Однажды Женя дал знать, что я должен срочно что-то придумать. Перед окончанием работы я открыл фильтр насоса первого контура и засунул туда один из моих карандашей. Дежурный офицер проверил карандаши на особом стенде. Неожиданно, странно посмотрев на меня, он объявил: «Две недели освобождения от работы». Я понял, что переборщил. За две недели пришлось сделать себе несложное приспособление, для постепенного разряжения карандаша. Пользовался им, когда Женя меня предупреждал.

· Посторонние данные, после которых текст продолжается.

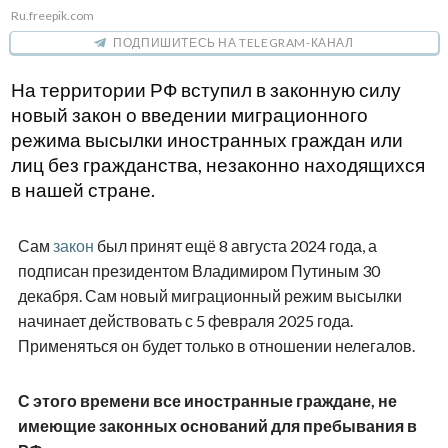
Ru.freepik.com
ПОДПИШИТЕСЬ НА TELEGRAM-КАНАЛ
На территории РФ вступил в законную силу
новый закон о введении миграционного
режима высылки иностранных граждан или
лиц без гражданства, незаконно находящихся
в нашей стране.
Сам
закон
был принят ещё 8 августа 2024 года, а
подписан президентом Владимиром Путиным 30
декабря. Сам новый миграционный режим высылки
начинает действовать с 5 февраля 2025 года.
Применяться он будет только в отношении нелегалов.
С этого времени все иностранные граждане, не
имеющие законных оснований для пребывания в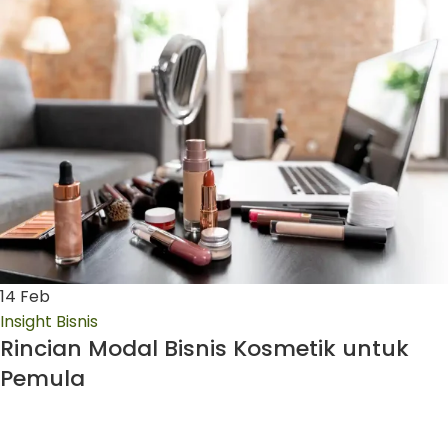
14
Feb
Insight Bisnis
Rincian Modal Bisnis Kosmetik untuk
Pemula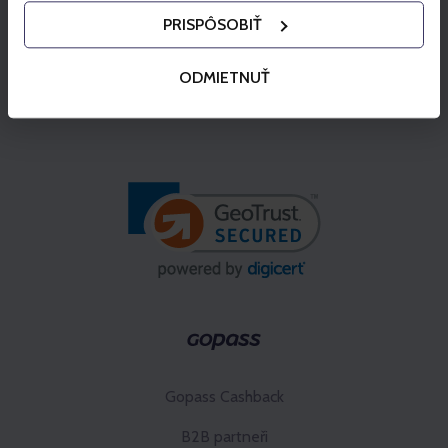
PRISPÔSOBIŤ
ODMIETNUŤ
Gopass Cashback
B2B partneři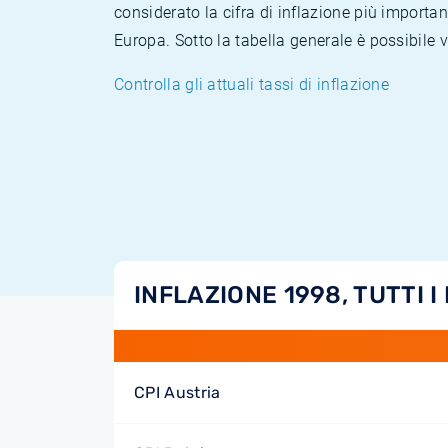
considerato la cifra di inflazione più importan
Europa. Sotto la tabella generale è possibile 
Controlla gli attuali tassi di inflazione
INFLAZIONE 1998, TUTTI I
CPI Austria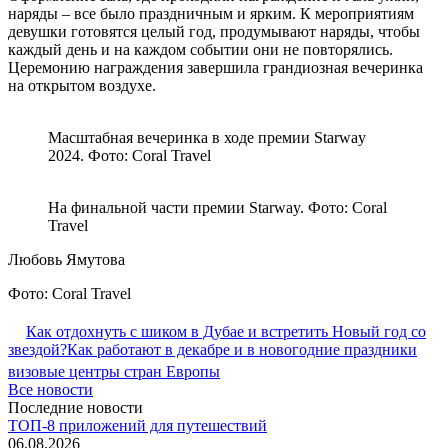
наряды – все было праздничным и ярким. К мероприятиям
девушки готовятся целый год, продумывают наряды, чтобы
каждый день и на каждом событии они не повторялись.
Церемонию награждения завершила грандиозная вечеринка
на открытом воздухе.
Масштабная вечеринка в ходе премии Starway
2024. Фото: Coral Travel
На финальной части премии Starway. Фото: Coral
Travel
Любовь Ямутова
Фото: Coral Travel
Как отдохнуть с шиком в Дубае и встретить Новый год со
звездой?
Как работают в декабре и в новогодние праздники
визовые центры стран Европы
Все новости
Последние новости
ТОП-8 приложений для путешествий
06.08.2026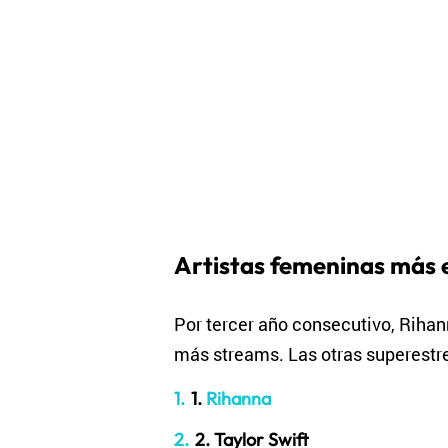
Artistas femeninas más
Por tercer año consecutivo, Rihann
más streams. Las otras superestre
1.
Rihanna
2. Taylor Swift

Закончился второй год моей службы. Всё, вроде, стабилизировалось, и ничто не предвещало беды. Но она пришла. К нам прибыла экспериментальная лодка с жидкометаллическим реактором. Этот реактор нельзя было остановить. Вместо воды там использовался жидкий металл на основе натрия. При охлаждении он легко застывал, и разогреть его было практически невозможно. В одном из механизмов насоса первого контура сломалась двадцатимиллиметровая шпилька (М20). Требовалось немедленное решение. Насос тёк. Провели техническое совещание у начальника завода капитана второго ранга Петрова, с участием главного конструктора лодки. Ни один из них не спустился в лодку расследовать неисправность. Докладывал старшина команды. Офицеры и конструкторы кричали друг на друга. По всем правилам лодку надо было опечатать и отправить в отстой на 20 лет. В конце концов, командование решило послать людей, чтобы высверлить эту шпильку вручную, нарезать новую резьбу, не останавливая реактор. Это была работа часов на пять. Нас — 37 специалистов. Уровень радиации позволял находиться там, в лучшем случае, несколько секунд. Женя позвонил и сказал на этот раз прямым текстом: «Это смерть». Голос его дрогнул.

С нами провели политбеседу. Говорили о долге перед Родиной и американских агрессорах. Все сидели воодушевлённые, чувствовали себя избранными. Нам торжественно разрешили отдохнуть до утра. Накрыли праздничный ужин с шоколадом и вином. Я подошёл к своему другу Толе Шестопалу и пытался намекнуть, что, может быть, игра не стоит свеч, ведь это очень опасно. Я любил Толю. Мы с ним оба с Васильевского Острова. Хороший русский парень и единственный из нас всех женатый человек. Рабочий, с золотыми руками, многому меня научивший. Он обнял меня за плечи и ответил: «Лёнька, ты что! Ты же знаешь, что я не люблю красивых слов, но ведь надо же помочь Родине».

Появилось ощущение, что или я схожу с ума, или все сошли с ума. Случайно посмотрел в зеркало и вдруг увидел там единственные глаза, которые меня понимают. На меня смотрел парень, который думал так же, как и я.

Всю ночь не спал. Вспоминал родителей, брата. У брата родилась дочка Аня. Ей было уже два года, я её ещё и не видел. Умирать не хотелось, да ещё такой смертью. Думал: «А есть ли Бог?» В этих мыслях прошла ночь.

Утром, перед разводом на работу, как обычно, дежурный офицер ходил по кубрику и проверял порядок в наших рундуках. У меня в рундуке стояла фотография подруги... Офицер посмотрел на снимок и сказал: «Ух, я бы этой бабе вставил!» В голове пронеслось: «Это от Б-га!» — я развернулся и ударил его по лицу! Меня сразу арестовали и дали на месте 10 суток гауптвахты. Могли дать дисбат за то, что ударил офицера. Приняли в расчёт, что я стоял на защите женской чести. По ночам, на гауптвахте, грязный и небритый, я думал о ребятах по команде. Хотелось надеяться, что у них всё обойдётся.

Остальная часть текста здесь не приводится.